**WORK ORDER:**
Print every one of the following rows word for word, with each character and line break kept unchanged.

Excerpts from a dataset:
_ _ _ _

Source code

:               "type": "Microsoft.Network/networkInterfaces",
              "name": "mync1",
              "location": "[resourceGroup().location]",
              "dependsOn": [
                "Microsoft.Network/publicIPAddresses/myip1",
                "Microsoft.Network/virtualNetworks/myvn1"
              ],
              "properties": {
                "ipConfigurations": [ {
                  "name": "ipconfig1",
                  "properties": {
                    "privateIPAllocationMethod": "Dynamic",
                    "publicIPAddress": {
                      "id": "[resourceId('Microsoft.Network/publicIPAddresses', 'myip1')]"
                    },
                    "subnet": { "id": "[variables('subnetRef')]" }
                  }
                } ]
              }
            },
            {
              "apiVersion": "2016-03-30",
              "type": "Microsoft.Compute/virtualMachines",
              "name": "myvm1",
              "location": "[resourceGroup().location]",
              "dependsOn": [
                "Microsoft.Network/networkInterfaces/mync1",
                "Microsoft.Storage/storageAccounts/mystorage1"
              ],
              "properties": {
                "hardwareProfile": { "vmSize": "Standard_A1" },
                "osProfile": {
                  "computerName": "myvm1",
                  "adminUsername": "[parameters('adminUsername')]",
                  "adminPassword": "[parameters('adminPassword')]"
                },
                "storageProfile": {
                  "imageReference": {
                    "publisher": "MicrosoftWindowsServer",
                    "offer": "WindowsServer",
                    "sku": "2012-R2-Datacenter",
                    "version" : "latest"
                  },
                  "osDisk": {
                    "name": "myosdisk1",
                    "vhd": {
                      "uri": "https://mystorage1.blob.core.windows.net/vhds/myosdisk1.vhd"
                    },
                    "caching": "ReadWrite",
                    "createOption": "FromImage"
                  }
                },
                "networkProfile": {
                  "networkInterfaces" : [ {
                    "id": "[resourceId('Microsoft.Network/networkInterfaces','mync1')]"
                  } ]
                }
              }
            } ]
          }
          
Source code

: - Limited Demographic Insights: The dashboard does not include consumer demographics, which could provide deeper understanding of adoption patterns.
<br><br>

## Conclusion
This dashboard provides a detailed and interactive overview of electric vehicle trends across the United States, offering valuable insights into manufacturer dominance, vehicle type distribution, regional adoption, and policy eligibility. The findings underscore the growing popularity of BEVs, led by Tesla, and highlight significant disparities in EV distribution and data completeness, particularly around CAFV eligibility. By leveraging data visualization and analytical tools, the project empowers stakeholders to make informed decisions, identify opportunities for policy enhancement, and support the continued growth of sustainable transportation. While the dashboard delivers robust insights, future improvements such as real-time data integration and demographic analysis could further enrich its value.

_ _ _ _

**RESPONSE TO THIS EXERCISE:**
Source code

:               "type": "Microsoft.Network/networkInterfaces",
              "name": "mync1",
              "location": "[resourceGroup().location]",
              "dependsOn": [
                "Microsoft.Network/publicIPAddresses/myip1",
                "Microsoft.Network/virtualNetworks/myvn1"
              ],
              "properties": {
                "ipConfigurations": [ {
                  "name": "ipconfig1",
                  "properties": {
                    "privateIPAllocationMethod": "Dynamic",
                    "publicIPAddress": {
                      "id": "[resourceId('Microsoft.Network/publicIPAddresses', 'myip1')]"
                    },
                    "subnet": { "id": "[variables('subnetRef')]" }
                  }
                } ]
              }
            },
            {
              "apiVersion": "2016-03-30",
              "type": "Microsoft.Compute/virtualMachines",
              "name": "myvm1",
              "location": "[resourceGroup().location]",
              "dependsOn": [
                "Microsoft.Network/networkInterfaces/mync1",
                "Microsoft.Storage/storageAccounts/mystorage1"
              ],
              "properties": {
                "hardwareProfile": { "vmSize": "Standard_A1" },
                "osProfile": {
                  "computerName": "myvm1",
                  "adminUsername": "[parameters('adminUsername')]",
                  "adminPassword": "[parameters('adminPassword')]"
                },
                "storageProfile": {
                  "imageReference": {
                    "publisher": "MicrosoftWindowsServer",
                    "offer": "WindowsServer",
                    "sku": "2012-R2-Datacenter",
                    "version" : "latest"
                  },
                  "osDisk": {
                    "name": "myosdisk1",
                    "vhd": {
                      "uri": "https://mystorage1.blob.core.windows.net/vhds/myosdisk1.vhd"
                    },
                    "caching": "ReadWrite",
                    "createOption": "FromImage"
                  }
                },
                "networkProfile": {
                  "networkInterfaces" : [ {
                    "id": "[resourceId('Microsoft.Network/networkInterfaces','mync1')]"
                  } ]
                }
              }
            } ]
          }
          
Source code

: - Limited Demographic Insights: The dashboard does not include consumer demographics, which could provide deeper understanding of adoption patterns.
<br><br>

## Conclusion
This dashboard provides a detailed and interactive overview of electric vehicle trends across the United States, offering valuable insights into manufacturer dominance, vehicle type distribution, regional adoption, and policy eligibility. The findings underscore the growing popularity of BEVs, led by Tesla, and highlight significant disparities in EV distribution and data completeness, particularly around CAFV eligibility. By leveraging data visualization and analytical tools, the project empowers stakeholders to make informed decisions, identify opportunities for policy enhancement, and support the continued growth of sustainable transportation. While the dashboard delivers robust insights, future improvements such as real-time data integration and demographic analysis could further enrich its value.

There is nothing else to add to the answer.